> Explore the material
• a. In the rarpwatch description, what is classic arpwatch behavior primarily used to detect?
• b. Continue the rarpwatch description from the point where it stops.

> Text for analysis
/*
 * Argus-5.0 Client Software. Tools to read, analyze and manage Argus data.
 * Copyright (c) 2000-2024 QoSient, LLC
 * All rights reserved.
 *
 * THE ACCOMPANYING PROGRAM IS PROPRIETARY SOFTWARE OF QoSIENT, LLC,
 * AND CANNOT BE USED, DISTRIBUTED, COPIED OR MODIFIED WITHOUT
 * EXPRESS PERMISSION OF QoSIENT, LLC.
 *
 * QOSIENT, LLC DISCLAIMS ALL WARRANTIES WITH REGARD TO THIS
 * SOFTWARE, INCLUDING ALL IMPLIED WARRANTIES OF MERCHANTABILITY
 * AND FITNESS, IN NO EVENT SHALL QOSIENT, LLC BE LIABLE FOR ANY
 * SPECIAL, INDIRECT OR CONSEQUENTIAL DAMAGES OR ANY DAMAGES
 * WHATSOEVER RESULTING FROM LOSS OF USE, DATA OR PROFITS, WHETHER
 * IN AN ACTION OF CONTRACT, NEGLIGENCE OR OTHER TORTIOUS ACTION,
 * ARISING OUT OF OR IN CONNECTION WITH THE USE OR PERFORMANCE OF
 * THIS SOFTWARE.
 *
 *  
 *  rarpwatch - extended arpwatch functionality driven by argus flow data
 *  
 *  Author: Carter Bullard carter@qosient.com
 */

/*
   Rarpwatch is designed to 'watch' arp traffic and to provide awareness of
   ethernet address resolution.  Because arp is used for a lot of basic
   functions, a lot can be 'learned' from passively listening for arps's
   on the local network.
 
   Classic arpwatch behavior consists of tracking solicited / unsolicited
   as well as directed and undirected arp requests and responses, to provide
   address resolution integrity, and is primarily used to detect arp poisoning
   within a network..
 
   However, so much more can be derived from passively monitoring arp traffic.
   rarpwatch can be aware of active ethernet addresses in the current LAN,
   their interest in Layer 3 addresses, the occurence of unsolicited reverse
   arps to test availability of addresses, all can provide discovery information
   for the specific LAN that the sensor has visibility to.
 
   With multi-host, multi-probe correlation, broadcast domains can be tracked,
   cliques can be determined for network context identification, and LAN
   defintiion / segmentation can be realized, in addition to simple mpc
   functions, such as time synchronization.

> Chart analysis data
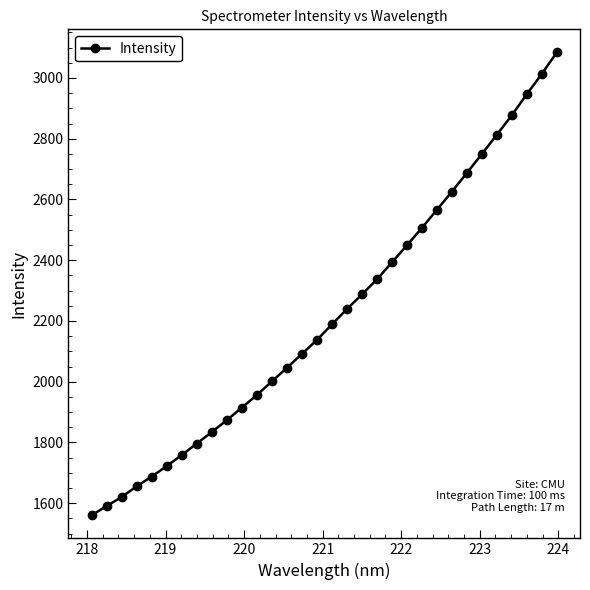

What is the value of the 19th point from the left?

2287.2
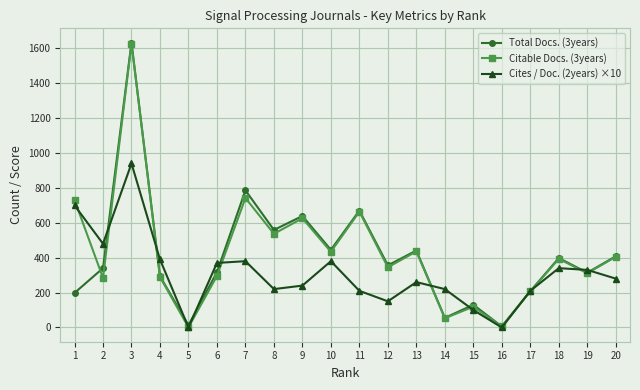

Between 13 and 17, which series saw the biggest shift?

Total Docs. (3years)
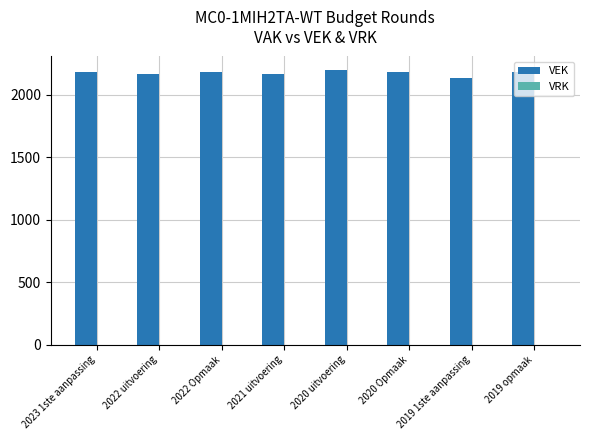

Count the number of data series in this chart.

1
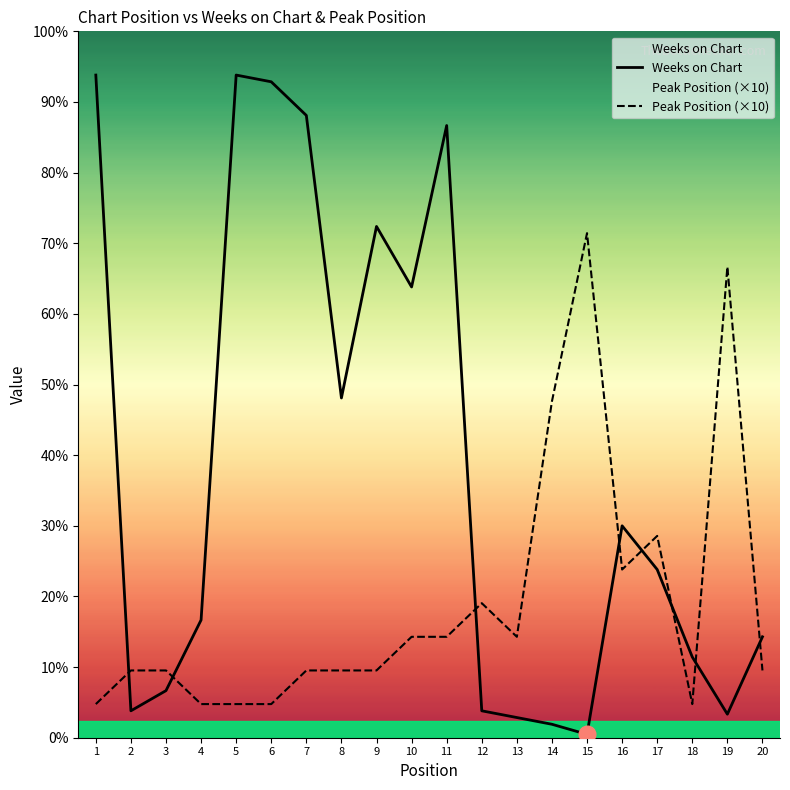

Between 6 and 17, which series saw the biggest shift?

Weeks on Chart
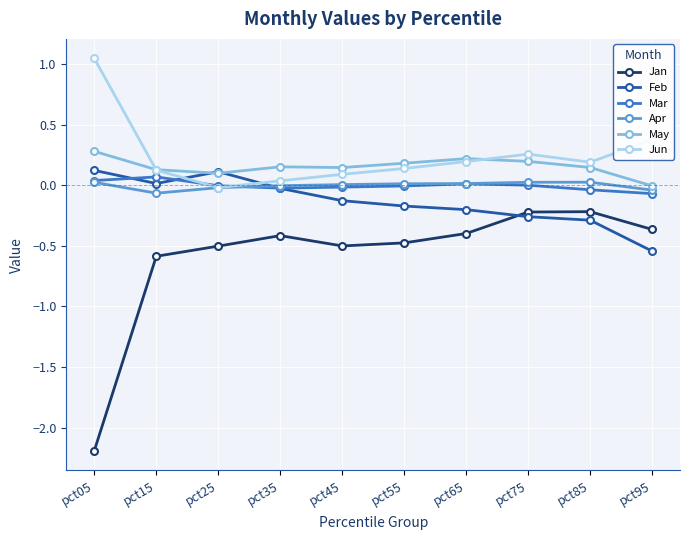

Which label corresponds to the smallest value in the chart?

pct05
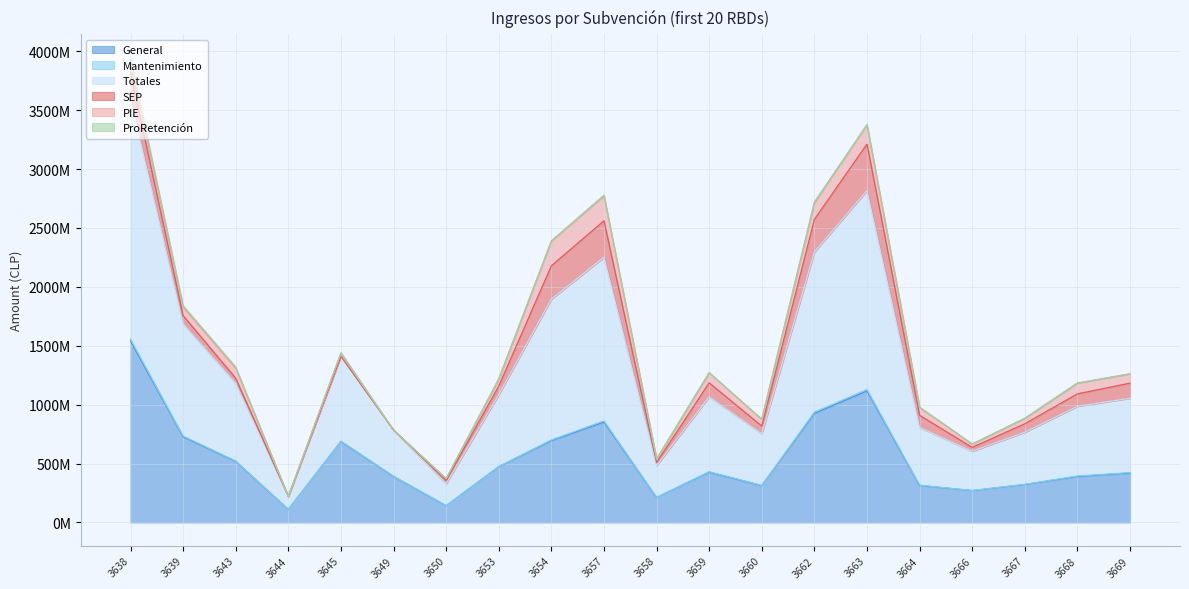

At which category does the chart reach its minimum across all series?

3644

> Answers to the exercise
• a. Arp poisoning within a network.

• b.
   The primary thing for rarpwatch.1 is to track ethernet / IP address
   assignments.  When argus resides in an end system, tracking all the arp
   traffic allows one to track the state of the hosts interface configuration
   (arp is used to test the availability of the IP address assigned to a
   given interface), and to understand how local Layer 3 addresses are mapped
   to active Layer 2 addresses in the LAN.  In dynamic DHCP based networks,
   we can assume that mappings change, and so coupling an awareness of DHCP
   and ARP traffic can provide an awareness of dynamism in a LAN, especially
   for mobile end systems.
 
   In untrusted networks, one should anticipate that arp can be used to spoof
   systems into forwarding packets to inappropriate nodes, or to present
   fabricated LAN profiles to an attached end system to modify its security
   stance.
 
   One of the design goals of rarpwatch.1, is to be able to identify and
   track attachment to foriegn LANs, especially for laptops and  mobile end
   systems.  Ideally, this would provide LAN identifiation, with wireless
   SSID and BSSID identifiers if availabile, entity inventory, IP address
   assignement determination (DHCP mediated static addressing ???) router
   identification, and possible correlation with local routing tables.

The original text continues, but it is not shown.